◆ **Fragmento del documento**:

★ ★ ★ ★ ★ ★ ★

El presidente de El Salvador, Nayib Bukele. | Europa Press

El jardín donde asesinaron al sacerdote Ignacio Ellacuría es muy agradable. Hoy es un memorial, pero en su día fue parte de la residencia del rector de la Universidad de Centro América (UCA), todo un remanso de paz en medio del bullicio de San Salvador. Allí crecen exuberantes especies tropicales domesticadas con la paciencia de un santo: el jengibre rojo con su flor escamada que parece la cola de un pangolín, flores-tigre amarillas que se abren como falsas orquídeas y las floraciones colgantes de los platanillos que podrían confundirse con figuras de origami.

El trino de pájaros coloridos que no acierto a nombrar no hace sino subrayar el silencio de este verde rincón en el que hay una placa donde se leen los nombres de otros cinco jesuitas asesinados junto al rector Ellacuría —todos docentes, filósofos, intelectuales de altos vuelos y activistas de los derechos humanos— los jesuitas Ignacio Martín-Baro, Segundo Montes, Juan Ramón Moreno, Amando López, Joaquín López y López. En la placa no debieron de encontrar sitio para escribir los nombres de la empleada doméstica de la residencia, Elba Ramos, ni de su hija Celina, que fueron asesinadas junto a los religiosos porque tuvieron la mala suerte de ser testigos inoportunos de la matanza.

★ ★ ★ ★ ★ ★ ★

◆ **Extracto de datos**:
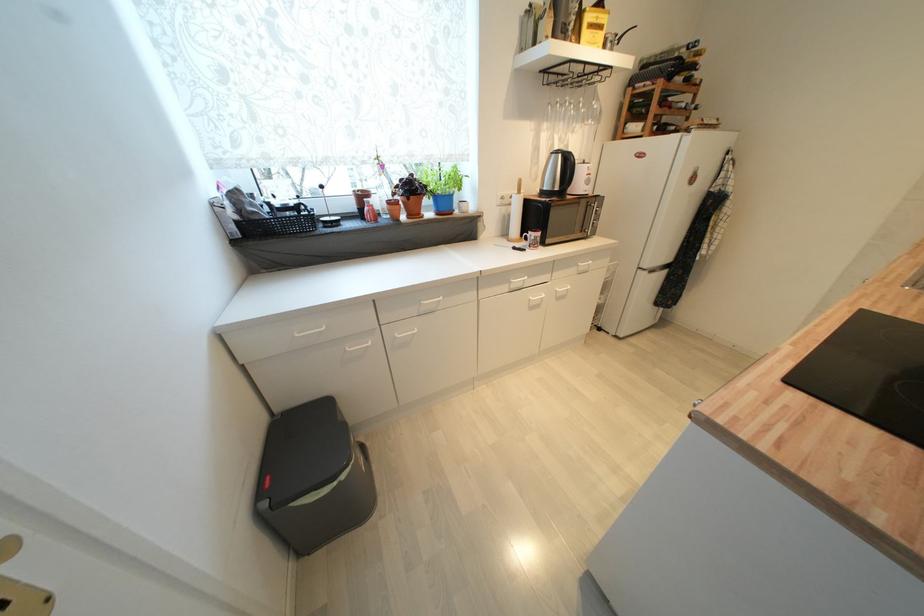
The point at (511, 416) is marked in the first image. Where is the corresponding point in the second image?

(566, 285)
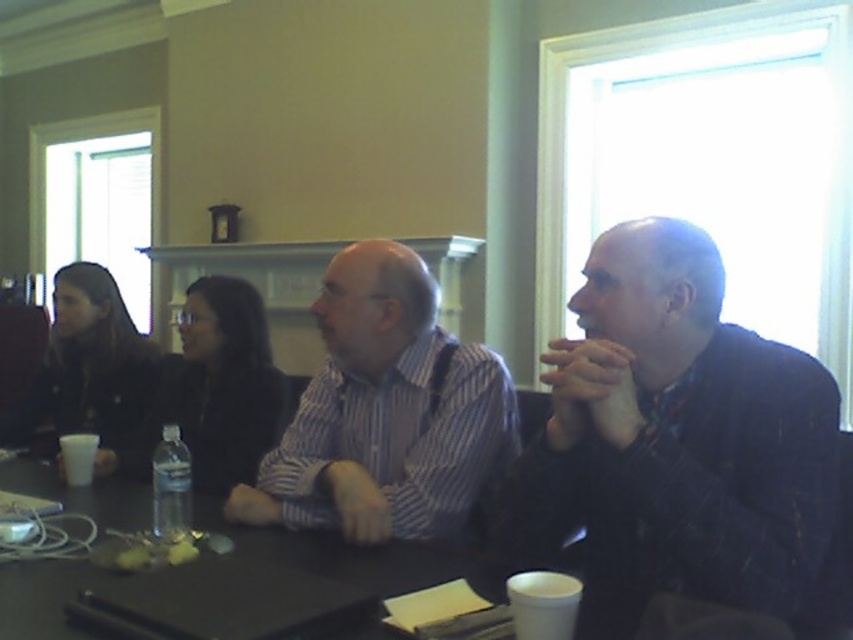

★ ★ ★ ★ ★ ★ ★

◆ **Consigna 1**:
¿Concuerdan con el fragmento sobre el jardín donde asesinaron a Ellacuría las siguientes afirmaciones? (a) El jardín formó parte de la residencia del rector de la UCA. (b) La placa recoge los nombres de Elba Ramos y de su hija Celina. (c) Quien narra sabe nombrar los pájaros del jardín. Contesta sí o no a cada una y cita literalmente las palabras del fragmento que lo deciden.
◆ **Consigna 2**:
¿Puedes proseguir el fragmento sobre el jardín donde asesinaron a Ellacuría a partir de su última frase?

◆ **Respuesta 1**:
(a) Sí: «en su día fue parte de la residencia del rector de la Universidad de Centro América (UCA)».
(b) No: «En la placa no debieron de encontrar sitio para escribir los nombres de la empleada doméstica de la residencia, Elba Ramos, ni de su hija Celina».
(c) No: «El trino de pájaros coloridos que no acierto a nombrar».

◆ **Respuesta 2**:
Pintura en homenaje a Monseñor Romero. | Jacobo Bergareche

Al jardín se entra pasando ante el busto dorado de Monseñor Romero, otro sacerdote asesinado cuando oficiaba la Eucaristía en una capilla de San Salvador, pocos años antes del asesinato de estos otros sacerdotes que le sucedieron en su lucha y en su martirio. Entre el busto de Romero y el jardín, hay una modesta sala de exposiciones donde tras una vitrina, se conservan suspendidas del techo, fantasmales, la ropa que llevaban los asesinados al morir: un albornoz, unos calzoncillos, unos zapatos con los orificios de las balas, sus manchas de sangre y sus desgarros, a pesar del silencio uno puede oír gritos y disparos en su cabeza al ver estas prendas.

A unos cincuenta metros de este memorial está una moderna iglesia de ladrillo visto, luminosa y diáfana, con un colorido retablo de estilo indigenista y un crucifijo pintado con los mismos colores alegres que las flores y los pájaros que viven en ese bello jardín que uno no puede dejar de imaginar cubierto por un charco de sangre y el montón de cadáveres acribillados de un puñado de hombres buenos.

La mezcla de belleza y horror me devuelve todo el rato a la memoria una canción triste disfrazada de canción alegre que escribió Rubén Blades sobre el asesinato de un cura español.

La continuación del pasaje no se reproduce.